WHAT THE TASK ASKS:
Print the records below word for word, beginning at the line that contains "- Dê um nome" and stopping after the line that contains "Com a conta".

DATA FOR THE TASK:

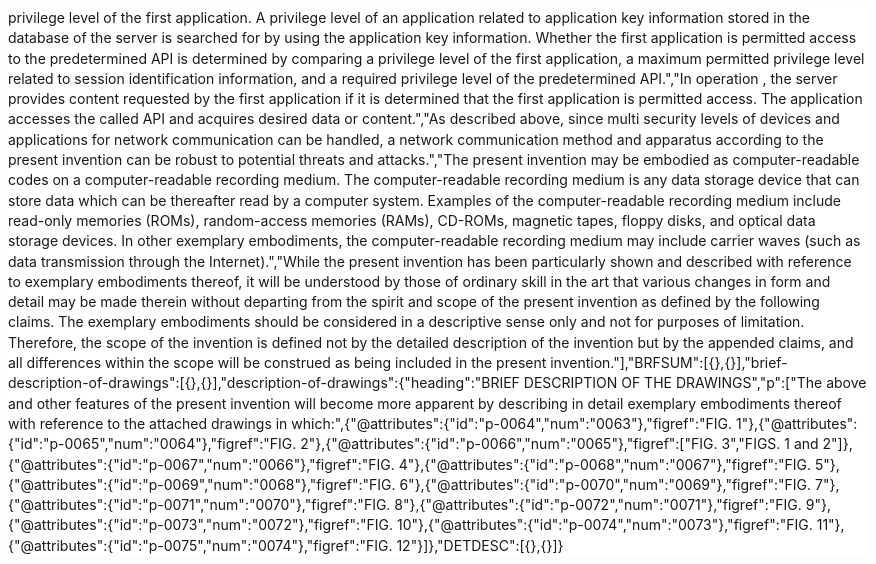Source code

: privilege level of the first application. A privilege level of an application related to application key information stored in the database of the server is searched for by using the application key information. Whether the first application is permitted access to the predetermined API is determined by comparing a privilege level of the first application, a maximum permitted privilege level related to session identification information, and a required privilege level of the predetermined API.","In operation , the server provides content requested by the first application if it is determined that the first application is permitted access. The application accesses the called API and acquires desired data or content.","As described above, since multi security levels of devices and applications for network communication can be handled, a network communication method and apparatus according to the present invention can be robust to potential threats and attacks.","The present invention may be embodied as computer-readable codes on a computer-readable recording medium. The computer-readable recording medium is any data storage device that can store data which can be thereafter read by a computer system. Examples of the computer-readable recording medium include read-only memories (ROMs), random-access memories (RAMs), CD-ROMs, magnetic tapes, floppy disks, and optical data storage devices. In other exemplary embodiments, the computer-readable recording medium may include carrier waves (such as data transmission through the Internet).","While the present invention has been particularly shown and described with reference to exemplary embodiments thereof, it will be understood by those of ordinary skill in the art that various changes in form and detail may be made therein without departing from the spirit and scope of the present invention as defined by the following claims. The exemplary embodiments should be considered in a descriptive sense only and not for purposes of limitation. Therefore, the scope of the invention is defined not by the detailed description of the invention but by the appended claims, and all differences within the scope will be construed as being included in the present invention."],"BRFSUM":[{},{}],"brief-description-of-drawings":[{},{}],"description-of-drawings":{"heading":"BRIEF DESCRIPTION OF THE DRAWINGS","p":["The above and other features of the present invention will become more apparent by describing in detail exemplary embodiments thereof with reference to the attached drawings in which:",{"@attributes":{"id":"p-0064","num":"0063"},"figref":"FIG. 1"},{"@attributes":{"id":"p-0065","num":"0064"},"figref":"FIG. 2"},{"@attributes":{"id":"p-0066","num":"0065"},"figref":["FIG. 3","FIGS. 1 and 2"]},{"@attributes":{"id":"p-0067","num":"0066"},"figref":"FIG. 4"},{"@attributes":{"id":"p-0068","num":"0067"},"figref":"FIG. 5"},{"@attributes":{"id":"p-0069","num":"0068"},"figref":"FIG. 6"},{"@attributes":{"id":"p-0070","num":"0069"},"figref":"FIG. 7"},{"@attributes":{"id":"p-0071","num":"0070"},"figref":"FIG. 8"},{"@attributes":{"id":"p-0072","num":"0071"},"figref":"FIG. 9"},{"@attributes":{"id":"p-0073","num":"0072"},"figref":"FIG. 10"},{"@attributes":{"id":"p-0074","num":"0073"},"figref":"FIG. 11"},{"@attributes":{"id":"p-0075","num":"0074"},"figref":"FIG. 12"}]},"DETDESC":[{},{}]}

* * *

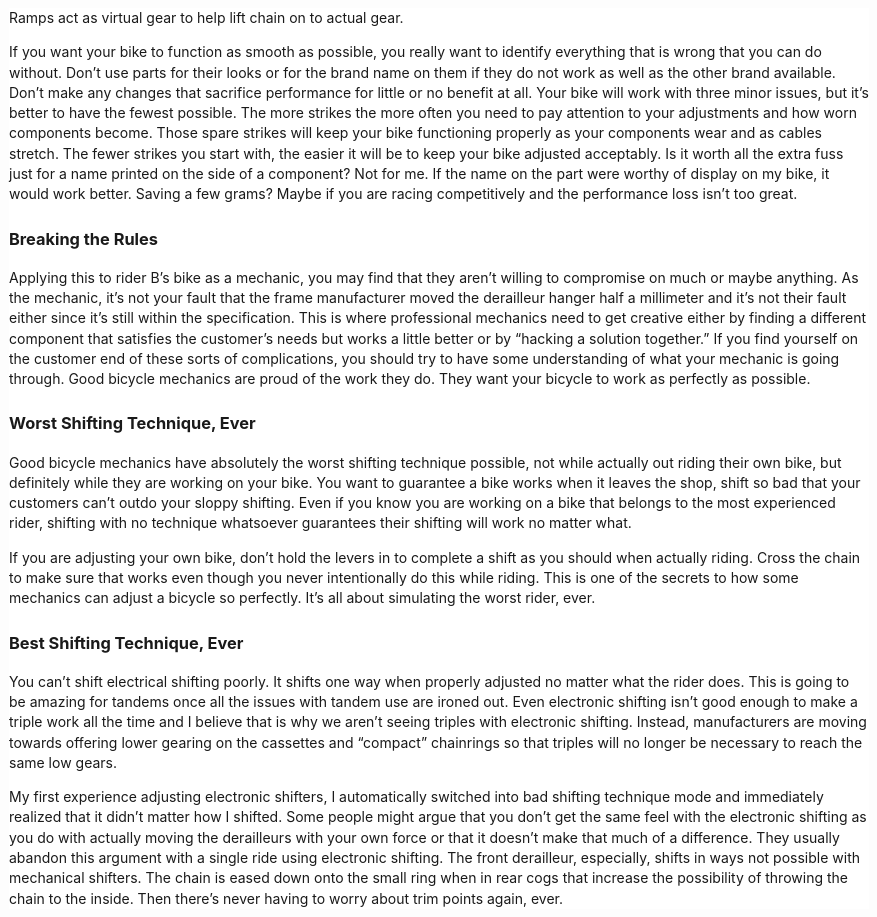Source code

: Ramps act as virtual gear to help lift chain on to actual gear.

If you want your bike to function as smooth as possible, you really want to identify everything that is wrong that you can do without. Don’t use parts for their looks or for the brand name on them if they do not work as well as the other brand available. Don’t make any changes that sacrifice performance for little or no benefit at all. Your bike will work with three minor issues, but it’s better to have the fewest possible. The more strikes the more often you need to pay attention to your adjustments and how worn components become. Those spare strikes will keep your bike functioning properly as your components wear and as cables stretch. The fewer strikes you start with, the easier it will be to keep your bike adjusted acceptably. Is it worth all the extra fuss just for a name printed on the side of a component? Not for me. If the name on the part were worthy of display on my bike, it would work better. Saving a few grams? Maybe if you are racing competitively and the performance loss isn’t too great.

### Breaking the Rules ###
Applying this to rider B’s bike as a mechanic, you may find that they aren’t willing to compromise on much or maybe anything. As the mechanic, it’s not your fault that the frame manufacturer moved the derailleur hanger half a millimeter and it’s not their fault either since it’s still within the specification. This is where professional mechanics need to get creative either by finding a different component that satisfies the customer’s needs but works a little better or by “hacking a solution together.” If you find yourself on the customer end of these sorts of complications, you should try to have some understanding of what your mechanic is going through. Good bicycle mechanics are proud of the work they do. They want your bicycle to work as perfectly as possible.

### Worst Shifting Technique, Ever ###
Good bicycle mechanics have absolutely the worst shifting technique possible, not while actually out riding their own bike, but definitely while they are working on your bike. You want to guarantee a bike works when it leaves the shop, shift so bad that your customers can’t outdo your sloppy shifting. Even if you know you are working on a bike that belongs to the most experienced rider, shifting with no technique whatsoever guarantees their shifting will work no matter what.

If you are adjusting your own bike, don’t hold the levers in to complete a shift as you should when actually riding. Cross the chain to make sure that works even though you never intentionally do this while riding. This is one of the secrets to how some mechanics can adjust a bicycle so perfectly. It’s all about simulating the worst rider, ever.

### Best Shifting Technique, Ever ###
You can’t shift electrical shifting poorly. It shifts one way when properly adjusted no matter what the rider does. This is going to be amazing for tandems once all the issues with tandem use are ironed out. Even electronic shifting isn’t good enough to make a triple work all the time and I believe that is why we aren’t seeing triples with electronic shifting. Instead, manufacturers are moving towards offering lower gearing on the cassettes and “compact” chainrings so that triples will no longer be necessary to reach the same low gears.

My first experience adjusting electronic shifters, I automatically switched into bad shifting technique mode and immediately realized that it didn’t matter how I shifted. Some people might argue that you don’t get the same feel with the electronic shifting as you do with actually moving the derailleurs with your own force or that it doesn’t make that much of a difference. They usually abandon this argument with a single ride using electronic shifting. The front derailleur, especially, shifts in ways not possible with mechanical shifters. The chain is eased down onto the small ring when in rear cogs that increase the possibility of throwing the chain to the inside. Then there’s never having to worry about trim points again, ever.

==

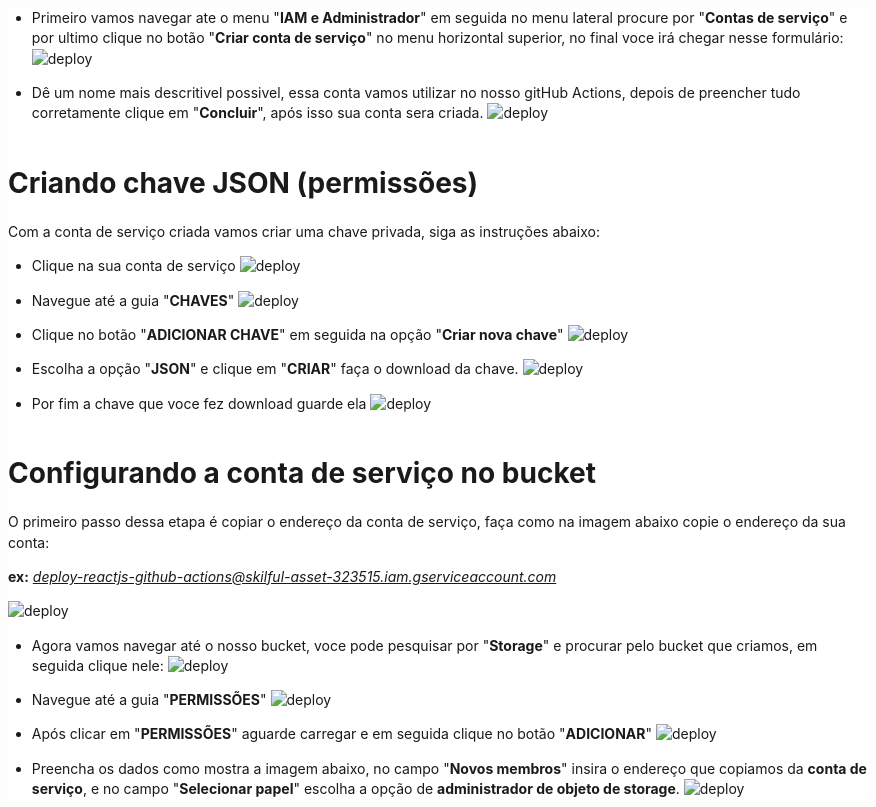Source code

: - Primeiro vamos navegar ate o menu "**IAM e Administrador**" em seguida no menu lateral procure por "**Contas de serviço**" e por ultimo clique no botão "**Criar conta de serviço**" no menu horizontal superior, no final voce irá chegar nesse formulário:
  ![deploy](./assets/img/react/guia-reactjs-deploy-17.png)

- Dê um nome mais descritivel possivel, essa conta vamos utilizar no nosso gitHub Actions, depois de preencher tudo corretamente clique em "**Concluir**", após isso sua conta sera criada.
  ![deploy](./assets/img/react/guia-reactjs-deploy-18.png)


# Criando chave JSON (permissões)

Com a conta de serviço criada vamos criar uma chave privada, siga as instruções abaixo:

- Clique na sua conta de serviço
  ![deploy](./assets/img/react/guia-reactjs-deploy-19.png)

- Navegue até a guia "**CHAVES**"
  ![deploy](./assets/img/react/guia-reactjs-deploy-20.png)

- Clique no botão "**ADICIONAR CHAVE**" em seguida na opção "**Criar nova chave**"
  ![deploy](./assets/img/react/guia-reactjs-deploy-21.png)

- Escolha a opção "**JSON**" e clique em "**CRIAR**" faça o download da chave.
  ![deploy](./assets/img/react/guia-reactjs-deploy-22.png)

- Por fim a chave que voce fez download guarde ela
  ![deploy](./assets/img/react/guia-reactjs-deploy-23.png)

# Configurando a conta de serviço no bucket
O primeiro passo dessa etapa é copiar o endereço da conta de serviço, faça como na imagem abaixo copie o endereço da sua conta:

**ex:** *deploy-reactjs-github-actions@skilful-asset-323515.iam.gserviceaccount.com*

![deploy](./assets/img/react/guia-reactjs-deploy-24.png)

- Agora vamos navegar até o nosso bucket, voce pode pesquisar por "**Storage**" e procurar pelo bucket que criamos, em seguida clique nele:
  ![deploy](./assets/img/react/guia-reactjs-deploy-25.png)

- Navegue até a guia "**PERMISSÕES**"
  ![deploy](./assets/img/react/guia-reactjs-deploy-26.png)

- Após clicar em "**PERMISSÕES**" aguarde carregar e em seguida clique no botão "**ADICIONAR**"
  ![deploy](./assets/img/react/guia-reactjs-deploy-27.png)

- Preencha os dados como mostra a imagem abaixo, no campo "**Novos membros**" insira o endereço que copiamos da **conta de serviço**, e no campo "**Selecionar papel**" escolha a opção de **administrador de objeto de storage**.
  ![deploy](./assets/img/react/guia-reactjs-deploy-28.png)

ANSWER SECTION:
- Dê um nome mais descritivel possivel, essa conta vamos utilizar no nosso gitHub Actions, depois de preencher tudo corretamente clique em "**Concluir**", após isso sua conta sera criada.
  ![deploy](./assets/img/react/guia-reactjs-deploy-18.png)


# Criando chave JSON (permissões)

Com a conta de serviço criada vamos criar uma chave privada, siga as instruções abaixo:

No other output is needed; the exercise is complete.